The instinctive reaction to punish prisoners harshly, to deter current and future prisoners through brutal conditions, is a natural one for some. In the aftermath of an attack like last week’s London Bridge attack, the desire to exact vengeance from those who have wreaked havoc and devastation is understandable, especially when such an attack seemingly rejects the very notion of rehabilitation.
But while an Old Testament-style fire and fury response may appeal to our primitive passions, it is poor policy- unless the aim is to incite more crime, not less.
Learning Together, which was last week celebrating its fifth anniversary until the cries of celebration turned to cries of horror, is a charity which fundamentally rejects the idea that brutality and suffering should lie at the heart of our prisons policy.

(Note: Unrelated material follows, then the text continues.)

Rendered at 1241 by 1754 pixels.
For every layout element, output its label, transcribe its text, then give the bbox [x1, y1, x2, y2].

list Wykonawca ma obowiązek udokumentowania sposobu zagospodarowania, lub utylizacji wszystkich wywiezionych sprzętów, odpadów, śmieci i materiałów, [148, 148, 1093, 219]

Lsat year we interviewed John Crilly, the ex prisoner who fought the London Bridge attacker. He had had his conviction for murder quashed in the first and only successful challenge of a joint enterprise conviction. John talks about his experience on Learning Together and on meeting the judge that sentenced him.
Imagine struggling to read a letter from your bank. Or looking at the change handed over in Tesco’s, unsure if it’s right or not. Or applying for a job when you don’t have anything to put in the box labelled ‘educational qualifications’. Half of the UK’s prison population is functionally illiterate.
Learning together is premised on the ideal that few are truly beyond redemption, and that all deserve, at least, the opportunity to try and rise above their past actions. Founded at the University of Cambridge in 2015 by Amy Ludlow and Ruth Armstrong, it aspires to change prisoners’ lives through education, fulfilling its motto of ‘education as the practice of freedom’.
Students at Cambridge and partner universities are encouraged to work with prisoners in courses that range from criminology to literary criticism, developing prisoners’ and students’ knowledge and skills, whilst giving students awareness of a life which may have been hitherto foreign to them. Ludlow told the Guardian in 2016 that students had found it to be ‘the most engaging way they’ve studied’, allowing them to see prisoners as names and faces, rather than mere statistics.
Even if few and far between, programmes such as Learning Together and Durham University’s Inside-Out recognise that prisoners should not be defined by the label ‘criminal’. Instead, they allow inmates to learn and develop, enabling both them and the students with whom they sudy to discover that they are not bound to a single track in life, but have genuine choice.
For inmates on advanced courses like this, the aim is to lay a path to higher education, with modules taken on the Learning Together course accepted as credit towards an undergraduate degree if they pursue one, and Cambridge now offering bursaries to some participants.
Other charities offer more foundational work, like the Prisoners’ Education Trust, which helps inmates and ex-offenders gain basic qualifications, giving them the opportunity to achieve the credentials and hone the tools necessary to meaningfully participate in society.
Admittedly, these courses are labour-intensive and expensive. Yet prison is already hideously expensive, as I have previously written here, as well as woefully inefficient. For nearly half of prisoners, prison is a mere staging post on a ceaseless track, their detention a repeated cost for the state to bear. Currently 46% of all offenders re-offend within a year, whilst those sentenced for less than a year are more likely than not to return to prison.
In contrast, while we do not yet have figures for Learning Together and Inside-Out (which, strictly speaking, target prisoner education, rather than rehabilitation), the Ministry of Justice’s own data suggests that prisoners who engage on a learning programme are 10% less likely to reoffend, whilst the Violence Reduction Unit in Scotland has seen a 22% reduction in the rate of re-convictions.
Programmes like this may be long-term, but are proven to bear fruit, saving criminals from a lifetime of prison, and would-be victims from the trauma of crime. Many have been quick to point to Umran Khan’s participation in the scheme, forgetting that those ‘citizen heroes’ who bravely challenged his attack were also participants in it. We should not judge an orchard by a single apple.
Providing meaningful education to those incarcerated is only one step towards developing a just, humane and effective penal policy. Alongside education and rehabilitation, opportunities need to be offered beyond prison, opportunities like those provided by Redemption Roasters, a coffee company which runs its coffee-roasters from Aylesbury Prison, and trains inmates in ‘competition-level barista skills’, employing some in their London coffeeshops. It gives inmates a purpose in prison, and prospects out of it.
It is ideas and companies like this which should be implemented wholesale, not ridiculous and embarrassing policies like banning books or making libraries a reward instead of a well-funded, well-manned resource.
Jack Merritt’s father puts our government to shame. In the face of his son’s murder, he personified his spirit, rejecting the shallow, cynical response of the prime minister, and instead wrote for the Guardian about his, and Jack’s, belief in the ‘inherent goodness of humanity’.
If Dave Merritt can set aside his pain to champion the need for a better world for those most in need, it behoves us, and the government, to listen to and engage with his words. So far, our prime minister has disappointed. Should he remain in No. 10, let us hope he can do better.